Passage shown ::
--*--
SeqSizzle is a pager for viewing FASTQ and FASTA files with fuzzy matching, allowing different adaptors to be colored differently.

Installation

Pre-built binary

Release
You can simply download and run the binary from Github Actions.

Conda

SeqSizzle is also available on bioconda:

conda install -c bioconda -c conda-forge seqsizzle

Cargo (crates.io)

Crates.io Version Crates.io Total Downloads
If you already have a Rust environment set up, you can use the cargo install command:

cargo install seqsizzle

Cargo will build the seqsizzle binary and place it in $HOME/.local/share/cargo/bin/seqsizzle.

Cargo (git)

If you already have a Rust environment set up, you can use the cargo install command in your local clone of the repo:

git clone https://github.com/ChangqingW/SeqSizzle
cd SeqSizzle
cargo install --path .

Cargo will build the seqsizzle binary and place it in $HOME/.cargo.

Usage

seqsizzle -h:

A pager for viewing FASTQ and FASTA files with fuzzy matching, allowing different adaptors to be colored differently.

Usage: seqsizzle [OPTIONS] <FILE> [COMMAND]

Commands:
  summarize  Summarize the reads with patterns specified by the --patterns argument or the adapter flags. Make sure you supply the flags BEFORE the subcommand, e.g. `./SeqSizzle my.fastq -p my_patterns.csv --adapter-3p summarize`. '..' indicats unmatched regions of positive length, '-' indicates the patterns are overlapped, print the number of reads that match each pattern combination in TSV format. To be moved to the UI in the future
  enrich     Find enriched k-mers in the reads. This can be used to identify potential adapter/primer sequences
  help       Print this message or the help of the given subcommand(s)
--*--
Supplied data ::
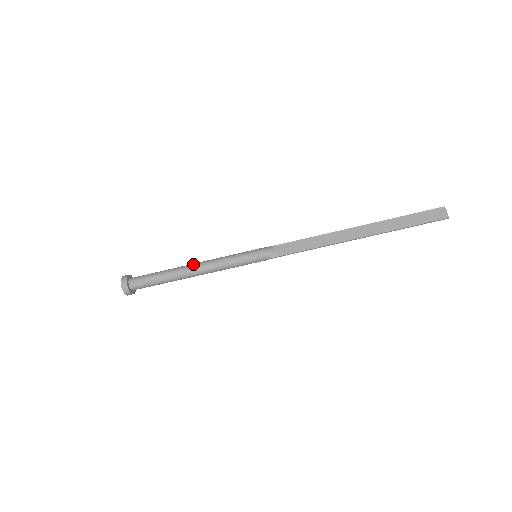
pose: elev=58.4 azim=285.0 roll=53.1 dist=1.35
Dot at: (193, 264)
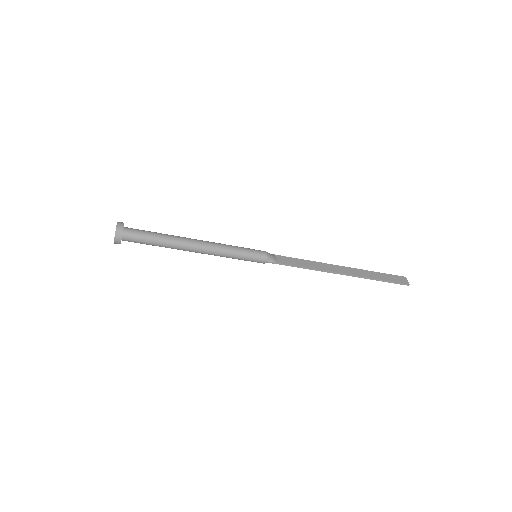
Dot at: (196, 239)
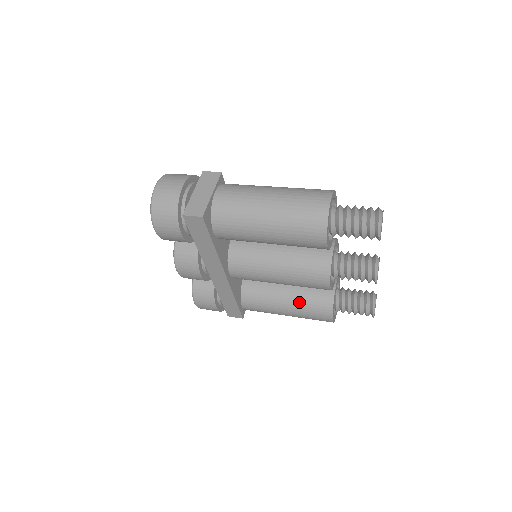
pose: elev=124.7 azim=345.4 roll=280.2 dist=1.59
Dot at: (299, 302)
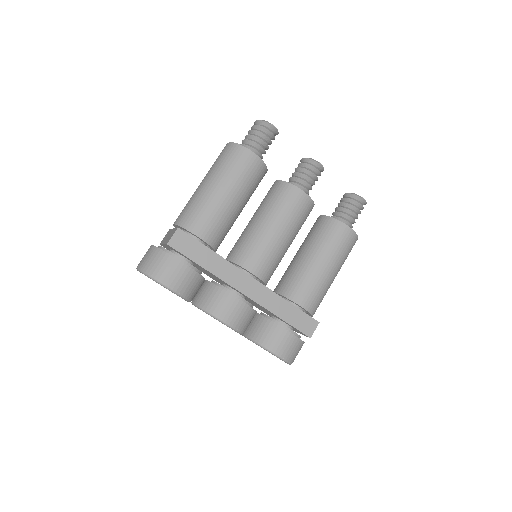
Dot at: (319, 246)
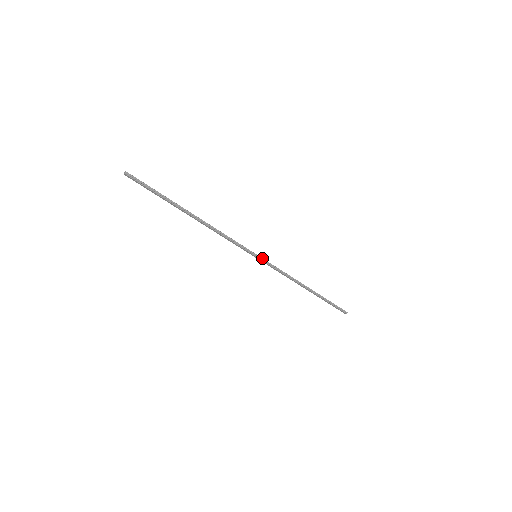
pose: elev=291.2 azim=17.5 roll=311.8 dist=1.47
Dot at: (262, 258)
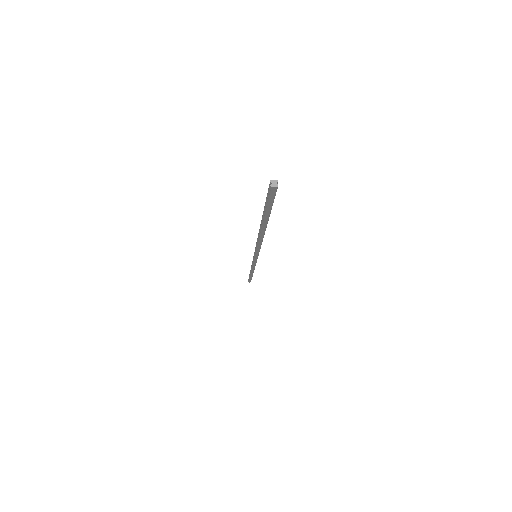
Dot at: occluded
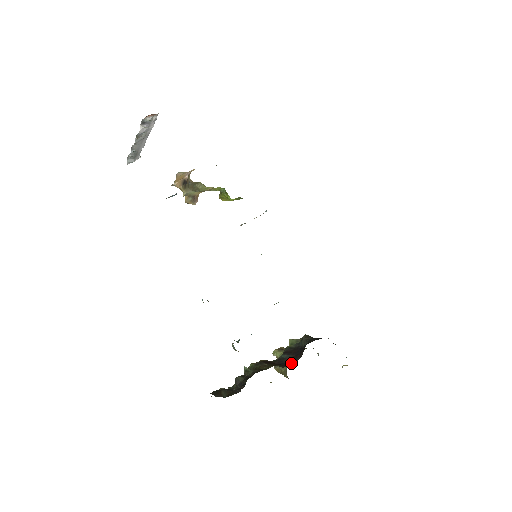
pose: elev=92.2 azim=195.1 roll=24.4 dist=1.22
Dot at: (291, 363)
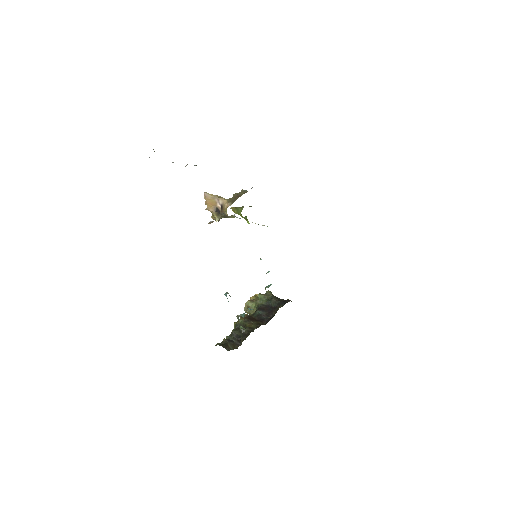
--*--
Change "Rust environment" to "Rust toolchain" in the SeqSizzle installation notes, then write out the passage that begins at the words "SeqSizzle is also" and stops after "Cargo (git)". Work from the SeqSizzle text by itself; the material plays no part here.

Task solution ::
SeqSizzle is also available on bioconda:

conda install -c bioconda -c conda-forge seqsizzle

Cargo (crates.io)

Crates.io Version Crates.io Total Downloads
If you already have a Rust toolchain set up, you can use the cargo install command:

cargo install seqsizzle

Cargo will build the seqsizzle binary and place it in $HOME/.local/share/cargo/bin/seqsizzle.

Cargo (git)